Following an inspection in May 2015, Baxters was instructed by HSE to improve safety at its Fochabers manufacturing plant. HSE found that exposure to flour dust, which can lead to asthma, was not controlled satisfactorily. Measures to reduce the risk of injury to staff during the loading of meat mincers were also found to be inadequate.
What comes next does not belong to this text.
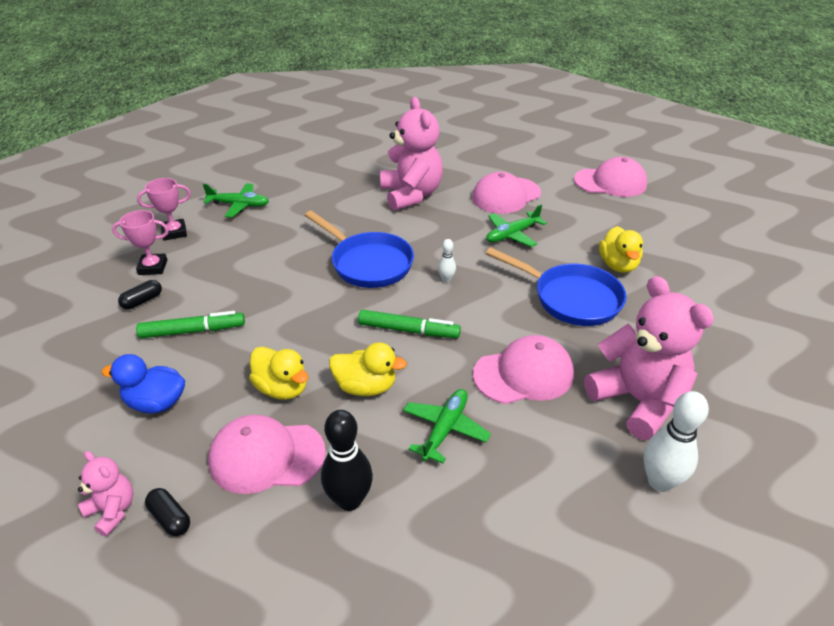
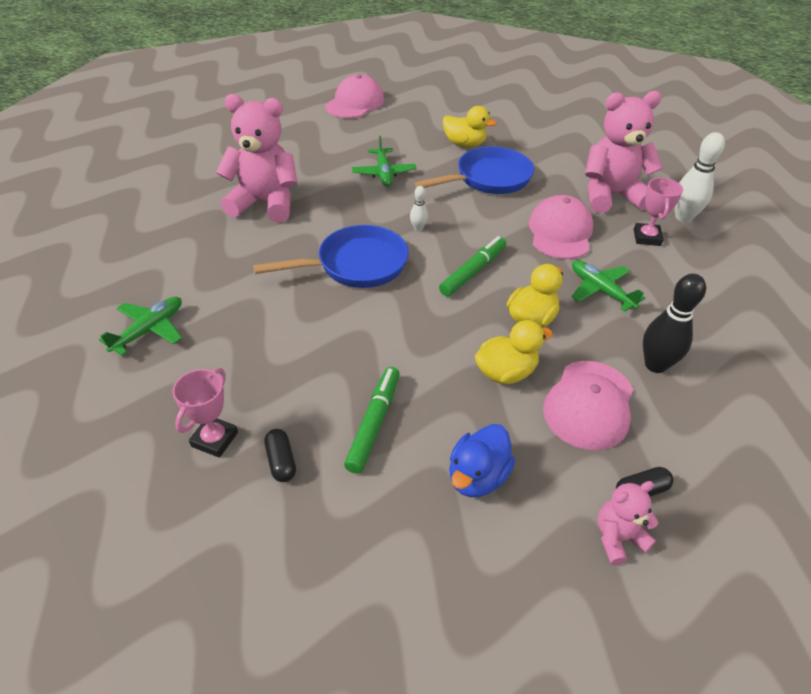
camera: 65 degrees left, 5 degrees up
pink trophy [137,178,191,241] -> pink trophy moved to [634,178,683,246]
pink cap [472,172,541,214] -> none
Baxters responded that it was working hard to rectify the matters raised.

Baxters was fined £6,000 at Elgin Sheriff Court in May 2015 after admitting breaches to health and safety legislation which led to a member of staff suffering a hand injury during an accident involving a conveyor belt. The incident at the Fochabers plant was investigated by HSE after it was reported by Baxters.

In September 2016, Baxters was fined £70,000 when the company pleaded guilty to breaching health and safety regulations in relation to an accident in March 2015 when an employee's hand was mutilated in a packaging machine at the company's Fochabers plant. An alarm indicating that the machine was about to start was faulty and Baxters had failed to act on an improvement notice issued by HSE twelve months earlier, which if acted upon could have prevented the incident.

===Industrial relations===
It was reported in October 2014 by local newspapers that staff working in the soup factory at Baxter's Fochabers plant staged a three-hour strike in a dispute with management about new working and pay conditions.